Angefangen hat alles mit einem Scherz
Vor eineinhalb Jahren hat die 21-Jährige ihr Bestattungsunternehmen gegründet. Rund 50 Bestattungen durfte sie seitdem schon begleiten. Doch angefangen hat alles mit einem Scherz. Denn als Mia 14 Jahre alt war und sich überlegen sollte, wo sie ihr Schülerpraktikum macht, hat ihre Mutter zum Spaß gesagt: "Geh doch zum Bestatter." Und das hat Mia Fleischer dann tatsächlich gemacht.
"Abends war für mich eigentlich klar, als ich nach Hause kam, das möchte ich machen, weil mich diese Arbeit einfach unfassbar erfüllt hat, schon am ersten Tag", so die junge Bestatterin.
Von älteren Kollegen nicht immer ernst genommen
Mia Fleischer möchte mit dem Tod zeitgemäßer und offener umgehen und das Thema Sterben enttabuisieren. So gibt es bei ihr im Untergeschoss nicht nur klassische Urnen und Särge, sondern auch ganz moderne. Beispielsweise Baumstamm-Urnen oder Herzen aus Holz. Für verstorbene Kinder bietet sie auch Urnen mit Figuren an. Eine sieht beispielsweise aus wie ein Schiff. Eine andere hat ein großes, buntes Einhorn auf dem Deckel. Und sie bietet sogenannte "Nestchen" an: Schalen aus Holz mit einer Decke darin für "Sternenkinder", also Babys, die vor oder während der Geburt sterben.
Ihre Kolleginnen und Kollegen aus den anderen Bestattungsinstituten beäugen sie noch eher misstrauisch, berichtet Mia Fleischer. Und auch in der direkten Nachbarschaft gebe es Menschen, die nicht grüßten. Nach einem Workshop für das Bestattungswesen hatte sie beispielsweise das Gefühl, dass ältere Kollege sie nicht ernst nehmen würden. "Aber da stehe ich drüber", sagt sie entschlossen.
"Gerne Cuba Libre getrunken" – Bei Trauerreden darf auch mal geschmunzelt werden
Alleine kann Mia Fleischer ihr Unternehmen natürlich nicht stemmen. Sie arbeitet mit Druckern oder Gärtnern zusammen und mit Menschen, die die Verstorbenen waschen und für die Beerdigung vorbereiten.
Zu ihren engsten Kolleginnen gehört die 33-jährige Melissa Walther. Wenn die Angehörigen es wünschen, hält die freie Rednerin im Geschäft von Mia eine Trauerrede.

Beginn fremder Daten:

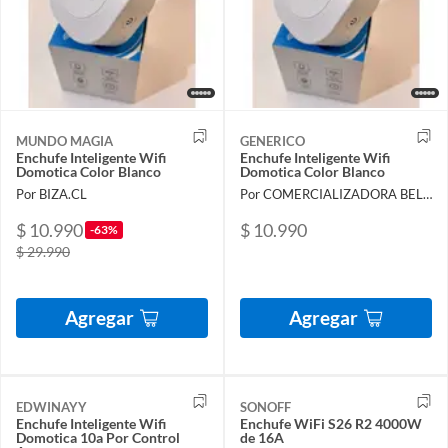
MUNDO MAGIA
GENERICO
Enchufe Inteligente Wifi
Enchufe Inteligente Wifi
Domotica Color Blanco
Domotica Color Blanco
Por BIZA.CL
Por COMERCIALIZADORA BELLACASA SPA
$ 10.990
$ 10.990
-63%
$ 29.990
Agregar
Agregar
EDWINAYY
SONOFF
Enchufe Inteligente Wifi
Enchufe WiFi S26 R2 4000W
Domotica 10a Por Control
de 16A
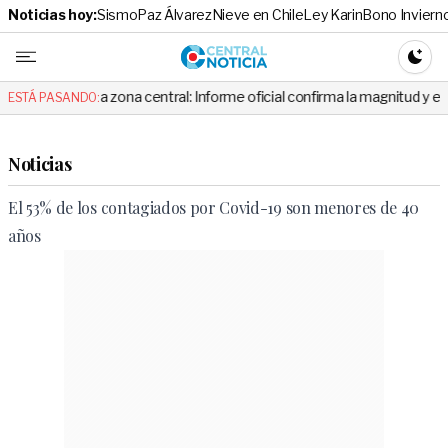
Noticias hoy:
Sismo
Paz Álvarez
Nieve en Chile
Ley Karin
Bono Inviern
Central No
CAMBI
 la zona central: Informe oficial confirma la magnitud y el origen del te
ESTÁ PASANDO:
Noticias
El 53% de los contagiados por Covid-19 son menores de 40
años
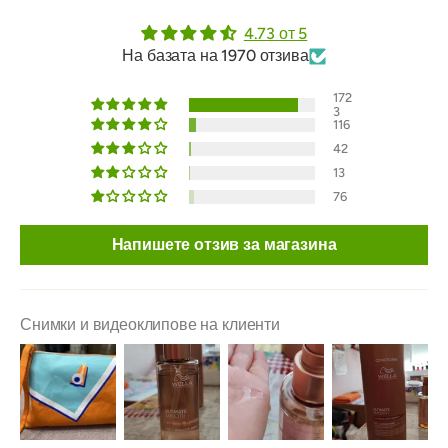
4.73 от 5
На базата на 1970 отзива
172
3
116
42
13
76
Напишете отзив за магазина
Снимки и видеоклипове на клиенти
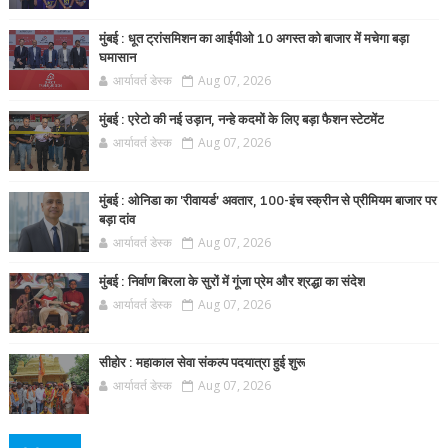
मुंबई : धूत ट्रांसमिशन का आईपीओ 10 अगस्त को बाजार में मचेगा बड़ा
घमासान
आर्यावर्त डेस्क
Aug 07, 2026
मुंबई : एरेटो की नई उड़ान, नन्हे कदमों के लिए बड़ा फैशन स्टेटमेंट
आर्यावर्त डेस्क
Aug 07, 2026
मुंबई : ओनिडा का 'रीवायर्ड’ अवतार, 100-इंच स्क्रीन से प्रीमियम बाजार पर
बड़ा दांव
आर्यावर्त डेस्क
Aug 07, 2026
मुंबई : निर्वाण बिरला के सुरों में गूंजा प्रेम और श्रद्धा का संदेश
आर्यावर्त डेस्क
Aug 07, 2026
सीहोर : महाकाल सेवा संकल्प पदयात्रा हुई शुरू
आर्यावर्त डेस्क
Aug 07, 2026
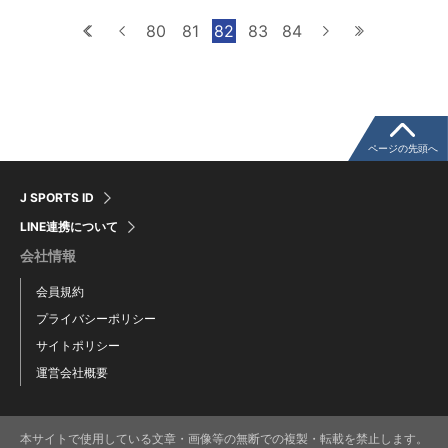
最初へ
前へ
80
81
82
83
84
次へ
最後へ
ページの先頭へ
J SPORTS ID
LINE連携について
会社情報
会員規約
プライバシーポリシー
サイトポリシー
運営会社概要
本サイトで使用している文章・画像等の無断での複製・転載を禁止します。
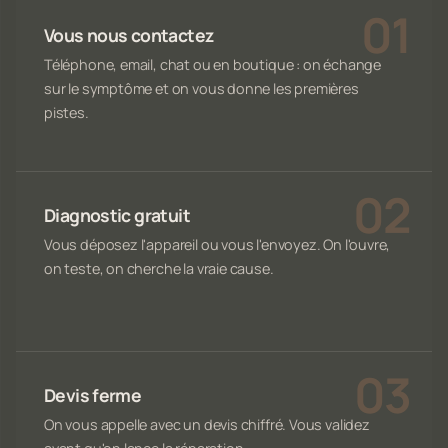
Vous nous contactez
Téléphone, email, chat ou en boutique : on échange
sur le symptôme et on vous donne les premières
pistes.
Diagnostic gratuit
Vous déposez l'appareil ou vous l'envoyez. On l'ouvre,
on teste, on cherche la vraie cause.
Devis ferme
On vous appelle avec un devis chiffré. Vous validez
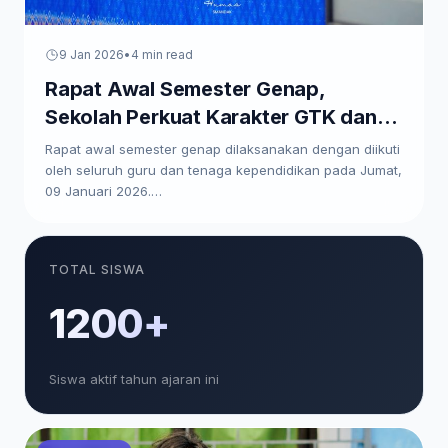
9 Jan 2026
•
4 min read
Rapat Awal Semester Genap,
Sekolah Perkuat Karakter GTK dan
Paparkan Program Kerja
Rapat awal semester genap dilaksanakan dengan diikuti
oleh seluruh guru dan tenaga kependidikan pada Jumat,
09 Januari 2026.…
TOTAL SISWA
1200+
Siswa aktif tahun ajaran ini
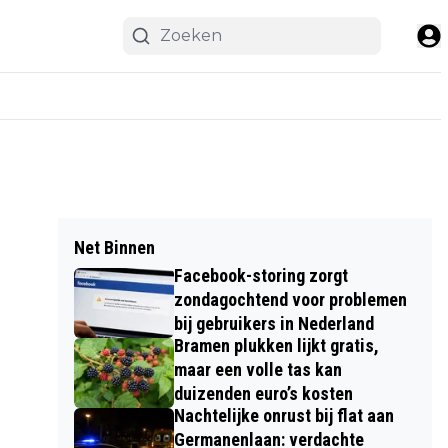
Net Binnen
Facebook-storing zorgt
zondagochtend voor problemen
bij gebruikers in Nederland
Bramen plukken lijkt gratis,
maar een volle tas kan
duizenden euro’s kosten
Nachtelijke onrust bij flat aan
Germanenlaan: verdachte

Es gibt dafür extra einen lichtdurchfluteten Nebenraum mit vielen Kerzen und Schalen mit Blütenblättern. Melissa Walther geht es dabei aber nicht darum, die Biografie des oder der Verstorbenen vorzulesen. So kann es schon einmal vorkommen, dass in einer Trauerrede auch erwähnt wird, dass die Verstorbene gerne Cuba Libre getrunken hat.
"Ich darf für die Verstorbenen ein hoffentlich wahrhaftiges Lebensporträt schreiben", erklärt die freie Rednerin ihre Arbeit. Wichtig sei ihr, den Ort der Trauer auch zu einem Ort zu machen, "an dem mal geschmunzelt wird". Sie möchte keine allgemeingültigen Floskeln verwenden "für ein Leben, zu dem die niemals gepasst hätten", so Melissa Walther.

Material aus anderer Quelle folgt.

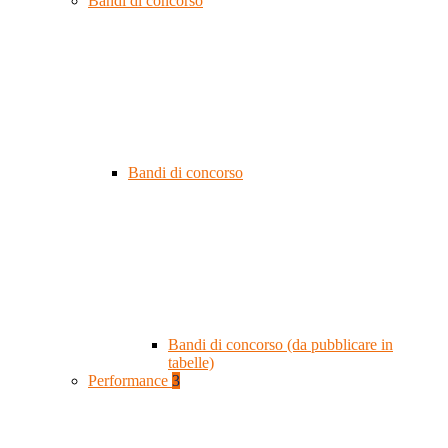
Bandi di concorso
Bandi di concorso
Bandi di concorso (da pubblicare in
tabelle)
Performance
3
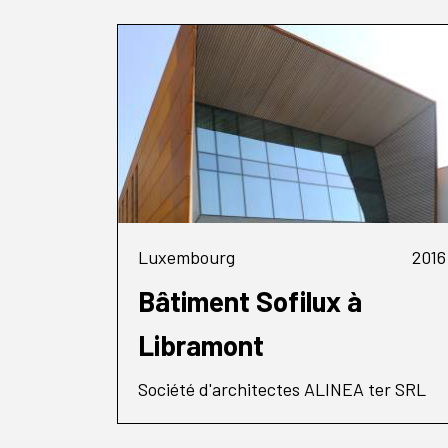
Luxembourg
2016
Bâtiment Sofilux à
Libramont
Société d'architectes ALINEA ter SRL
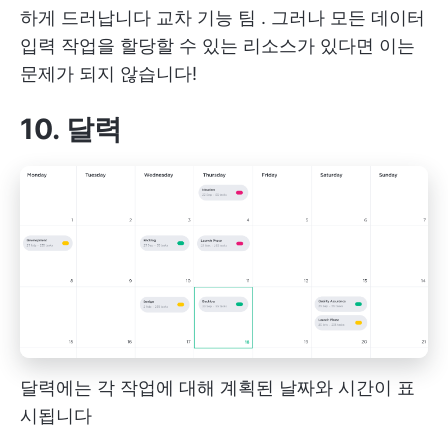
하게 드러납니다
교차 기능 팀
. 그러나 모든 데이터
입력 작업을 할당할 수 있는 리소스가 있다면 이는
문제가 되지 않습니다!
10. 달력
달력에는 각 작업에 대해 계획된 날짜와 시간이 표
시됩니다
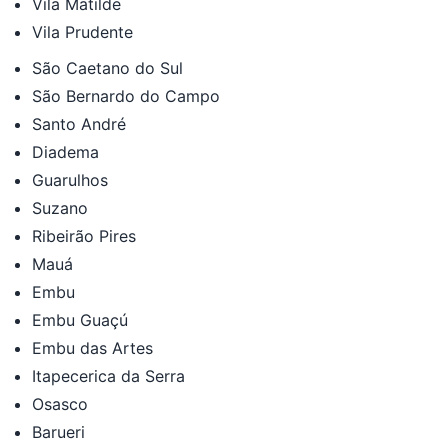
Vila Matilde
Vila Prudente
São Caetano do Sul
São Bernardo do Campo
Santo André
Diadema
Guarulhos
Suzano
Ribeirão Pires
Mauá
Embu
Embu Guaçú
Embu das Artes
Itapecerica da Serra
Osasco
Barueri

Pony Kara soll Kindern bei Trauerbewältigung helfen
Und noch etwas ist beim Bestattungsinstitut von Mia Fleischer anders: In Vaterstetten bei München steht seit sechs Wochen Pony Kara, das Kindern helfen soll, mit dem Verlust einer nahestehenden Person umzugehen.
Die junge Frau bietet betroffenen Familien an, die Kinder zum Pferdehof mitzunehmen und die Erfahrungen bislang sind schon positiv: "Dass eben auch Kinder dann zugänglicher werden, das Gespräch suchen, auch mit den Eltern", berichtet Mia Fleischer. Das Schönste für sie sei: "Wenn die Kinderaugen trotz dieser sehr traurigen Phase leuchten."
Auszeit auf dem Land nach Arbeit im Bestattungsinstitut
Jeden Nachmittag fährt Mia Fleischer nach der Arbeit im Bestattungsinstitut nach Vaterstetten, um das Pony zu versorgen. Oft begleitet sie dabei auch die freie Rednerin Melissa Walther mit ihrem Hund. Die beiden Kolleginnen sind mittlerweile auch Freundinnen geworden. Zusammen mit den beiden Tieren gehen sie dann spazieren. Wenn man sich so viel mit dem Tod beschäftigt – sagen sie – ist es auch wichtig, sich wieder zu "erden" und das Leben zu genießen.